The Details of the Question

- My mother and father fight for very silly reasons. They are perhaps the most ridiculous reasons you will ever hear in your life. What do you recommend?

The Answer

Dear Brother / Sister,

1) There may be conflicts from time to time in every bilateral relationship; what matters is to learn from the experiences.

As in any bilateral relationship, there may be arguments and conflicts from time to time in the husband-wife relationship. What matters is to learn from the mistakes of others as well as from one’s own mistakes and not to do the same again.

It is also a lesson that you, as an outside observer, learn due to what simple reasons your parents fight. I hope your parents will see their mistakes in time and learn to talk without fighting.

On the other hand, if there is an argument in a family, it means that husband and wife can still talk to each other. It is better for them to argue from time to time rather than being cross with each other and not talking at all.

2) The children should not take sides in their parents’ fights.

You should not take sides in your parents’ fight because although this issue deeply affects the peace of children, it is the problem of your parents in the first place.

Besides, as a child, you might not really know who is right and who is wrong. Only an expert can understand this issue.

Also, if you are a party of the fight, you will have to distance yourself from one of your parents. In that case, you will feel guilty and disturbed about it.

However, children need a healthy relationship with both their parents for their mental and physical development.

Parents can also be very offended and resentful because of their children’s involvement.

3) Never interrupt and say anything when they have fights and arguments.

They might misunderstand your intervention when they argue violently because they are very emotional and angry at that time.

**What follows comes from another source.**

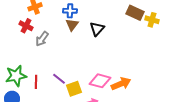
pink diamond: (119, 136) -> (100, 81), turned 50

They might also be unable to control their anger and scold you or say something that will break your heart.

Therefore, the best thing to do is to withdraw to your room and not witness the argument.

4) You can discuss the issue with your parents without blaming them.

You can discuss the issue with them at a dinner or tea time, or any other suitable occasion, with a calm tone of voice, without getting angry, without crying, without blaming either of them.

For example, you can speak as follows:

“Dear mom and dad! I love you so much; it is good to have a mom and dad like you but when you fight often, I get very upset and very worried. Therefore, I cannot focus on my studies. I always have your arguments and fights in my mind. Could you please argue a little less for me?”

You can also talk about how you feel and how you are affected when they fight because your parents probably do not realize how much you are affected.

Thus, if you form awareness in them, they can at least keep the fight to a minimum so that you, the children, will not be affected.

5) You can talk to your parents one by one and suggest solutions according to your age.

If you are an adult, you can talk to your parents one by one and say that they can resolve the issues they discuss with a solution-oriented communication language.

You can tell them to try to understand each other, to listen, to accept that each of them may have valid points.

In addition, it would be good for you to advise them to see a religious, competent psychologist. Since we consult an expert on every issue, it is clear that it will be a good way to consult an expert.